The family settled in the Bayit Vegan section of Jerusalem, dominated at the time by the national religious adherents of Gush Emunim. When he reached army age in 1986, Joseph served with an Israeli paratroop unit, where he was one of only three religious soldiers.

After his discharge, he earned a bachelor’s degree at the Hebrew University and a graduate degree from New York University’s film school.

When he started writing “Time of Favor” in 1995, Cedar moved to a West Bank settlement north of Ramallah. His friends in the settlement and in the wider Orthodox community had high hopes for his project.

“They told me that since I was the first observant Jew to make an Israeli feature film, here was a chance to show how great we really are,” Cedar recalls.

As the screenplay evolved, however, it gradually moved away from the initial idea of a vehicle for the national religious movement’s viewpoint.

“I came to believe that the central question of the film was how much an individual must sacrifice for the good of a group or to advance a cause,” Cedar says. “It’s a question now facing Israeli society, and I don’t know the answer. Like the film itself, I have more questions than answers.”

Cedar and his wife, journalist Vered Kelner, have been in Los Angeles since early December, trying to create a Hollywood “network” from scratch.

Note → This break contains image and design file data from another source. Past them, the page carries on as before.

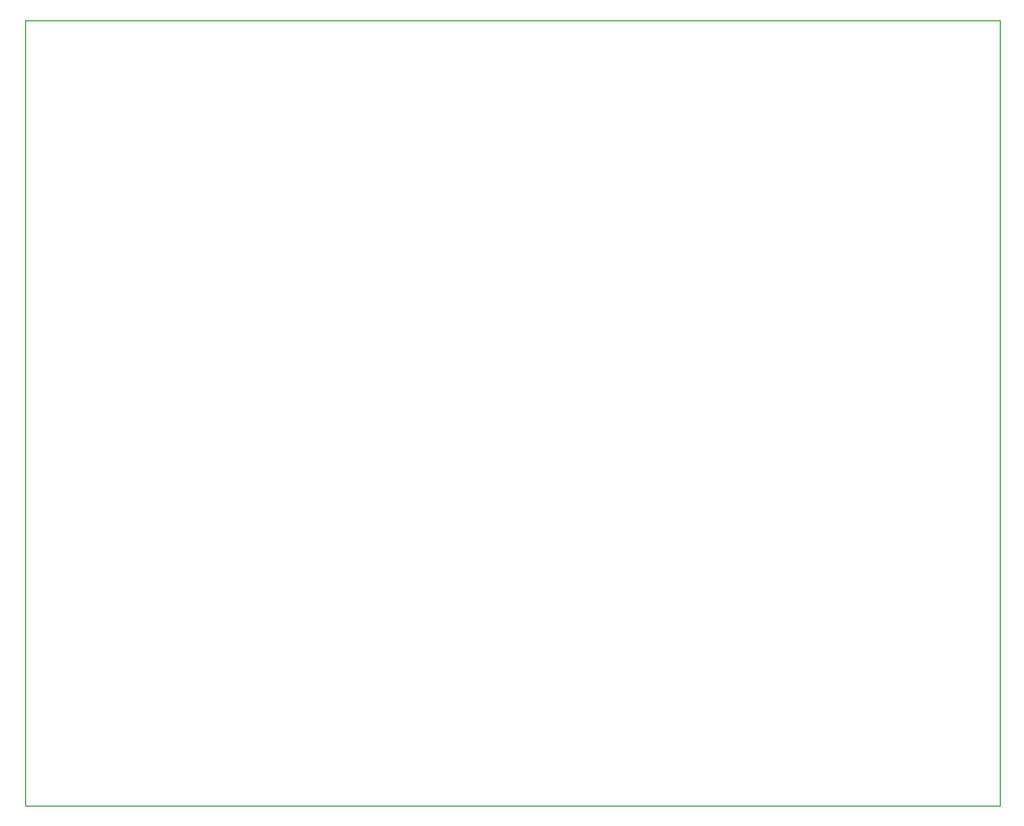
<source format=gbr>
%TF.GenerationSoftware,KiCad,Pcbnew,7.0.5-7.0.5~ubuntu20.04.1*%
%TF.CreationDate,2023-06-19T09:48:11+02:00*%
%TF.ProjectId,nanoRIghtAux,6e616e6f-5249-4676-9874-4175782e6b69,rev?*%
%TF.SameCoordinates,Original*%
%TF.FileFunction,Profile,NP*%
%FSLAX46Y46*%
G04 Gerber Fmt 4.6, Leading zero omitted, Abs format (unit mm)*
G04 Created by KiCad (PCBNEW 7.0.5-7.0.5~ubuntu20.04.1) date 2023-06-19 09:48:11*
%MOMM*%
%LPD*%
G01*
G04 APERTURE LIST*
%TA.AperFunction,Profile*%
%ADD10C,0.100000*%
%TD*%
G04 APERTURE END LIST*
D10*
X135890000Y-60960000D02*
X220980000Y-60960000D01*
X220980000Y-129540000D01*
X135890000Y-129540000D01*
X135890000Y-60960000D01*
M02*

</source>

“I’ve called everybody I know, and then the people they referred me to, anything to give the film some exposure,” Cedar says.

“Time of Favor” has been screened in many “beautiful homes in Beverly Hills,” he says, and has circulated among people in “the industry.” The reaction, Cedar says, has been that “finally here is an Israeli film that has a chance to be nominated for an Academy Award.”

So far, like most foreign language films, “Time of Favor” hasn’t found an American distributor. Cedar hopes this will change if the film is nominated for an Oscar. It is due to be screened at the Israeli Film Festival in New York on Feb. 22, and in Los Angeles on March 27.

Meanwhile, Cedar has attracted enough attention that American and foreign producers are asking about his next project.

It will be a comedy, mainly about Jewish fundraising, he says.

“After five years of getting this film off the ground, I’ve become an expert on fundraising,” he says.

While he waits for the results of the Academy vote, Cedar’s mood fluctuates.

“I’m afraid to be too optimistic — you know, provoking the Evil Eye,” he says. “But I will be deeply disappointed if I don’t make it.”